According to a survey conducted by S&P Global Market Intelligence, it is expected that almost all 11 sectors of the S&P 500 index will show a decline in EPS (earnings per share ratio). For example, in the communication Services, as expected, EPS will decrease by more than 40% (expected change in Q2 EPS from year- earlier quarter), Materials sector will lose more than 20%, and even Information Technology sector is expected to show a decrease in EPS by more than 4%.

Explanations for this are as follows: a strong dollar lowers commodity prices and damages companies from the Materials sector; the trade wars between China and the US accompanied by US attacks on Huawei have led to problems for companies involved in Communication Services and Information Technology. Another problem is inflated capitalization (during a decade, American companies spent billions to buy their own shares, which greatly inflated the value of their stocks).

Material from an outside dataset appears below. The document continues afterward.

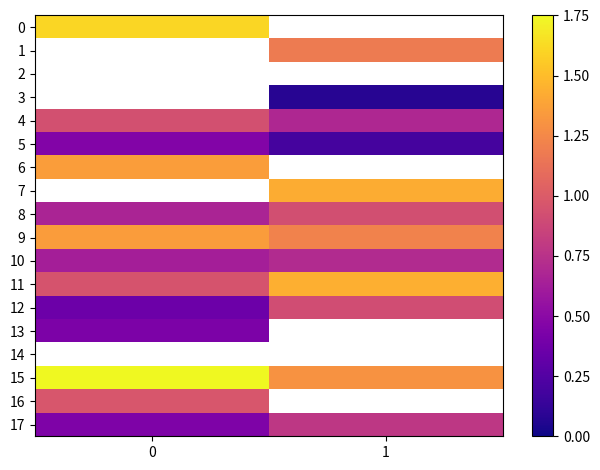

Which series has the widest spread of values?

12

On the whole, the US stock market looks like a typical bubble, inside which, instead of air, is cheap money, which is the result of the ultra-soft monetary policy of the Fed since 2008-2009. Do not forget also about zero and negative rates in Japan and Europe, which redirected capital flows from the European and Japanese markets to the US stock market.

As a result, stock prices have rocketed to the sky, and it is very difficult to increase EPS further.

Almost the only sector of the S&P 500 index that is expected to show positive EPS change is Financials. So if you are planning to buy in the US stock market during the earnings period, then you should first pay attention to banks and financial companies. And since they are traditionally the first to report, then you need to act here and now. For example, Citigroup Inc. will report on Monday July 15, even before the market opens. JP Morgan Chase, Wells Fargo The Goldman Sachs will announce their financial results on Tuesday, and Bank Of America, U.S. Bancorp (USB), The Bank of New York Mellon Corporation (BK) - on Wednesday.

What is the secret of Financials? Why do they show an increase in EPS, when everyone else goes under the water?

The monetary policy of the Fed has become the main driver of the financial success of banks in the United States. Until now, the increase in interest rates contributed to the growth of banks' profitability and, as a consequence, the growth of their financial indicators. The recent statements by the Fed about expected interest rates cut, in theory, should have led to negative expectations and a fall in bank margins. Instead these expectations have led to a significant decline in long-term rates, which has meant a jump in mortgage loan refinancing activity, which means more fee income for the banks.

Another argument in favor of banks in the current earnings season is the fact that bank stocks typically trade at significantly lower valuations to earnings estimates than that of the S&P 500. What is more interesting and surprising, the discount over the past five years has increased. Five years ago, the S&P 500 banks as a group traded at a weighted forward price-to-earnings ratio that was 72% of the valuation for the full index. Now the group trades at a forward P/E valuation 60% of the full index. That is, bank stocks, in fact, are traded at a discount, and therefore, relative to the market as a whole, they are undervalued.

In addition, according to Warren Koontz (head of value equity at Jennison Associates - manages $176 billion for private clients and mutual funds), the US banking sector is “in the best shape they have been in for 30 years in terms of balance sheets, the management of the companies and the capital they have to deploy”.

In general, the purchase of US bank stocks is now a kind of investment “combo”: in addition to the arguments listed above, they also give dividend payouts with “double-digit rates” growth and provide significant share buybacks. A company in another industry with those characteristics would be priced far higher than the banks are now.

And the last thing. According to analysts (the results of the FactSet survey), Wells Fargo & Co. has the greatest potential for EPS growth. (EPS is expected to grow by 20%), Bank of America Corp. (growth by 13%), Citigroup Inc. (an increase of 13%) and JPMorgan Chase & Co (10%). So stocks of these banks should be bought first.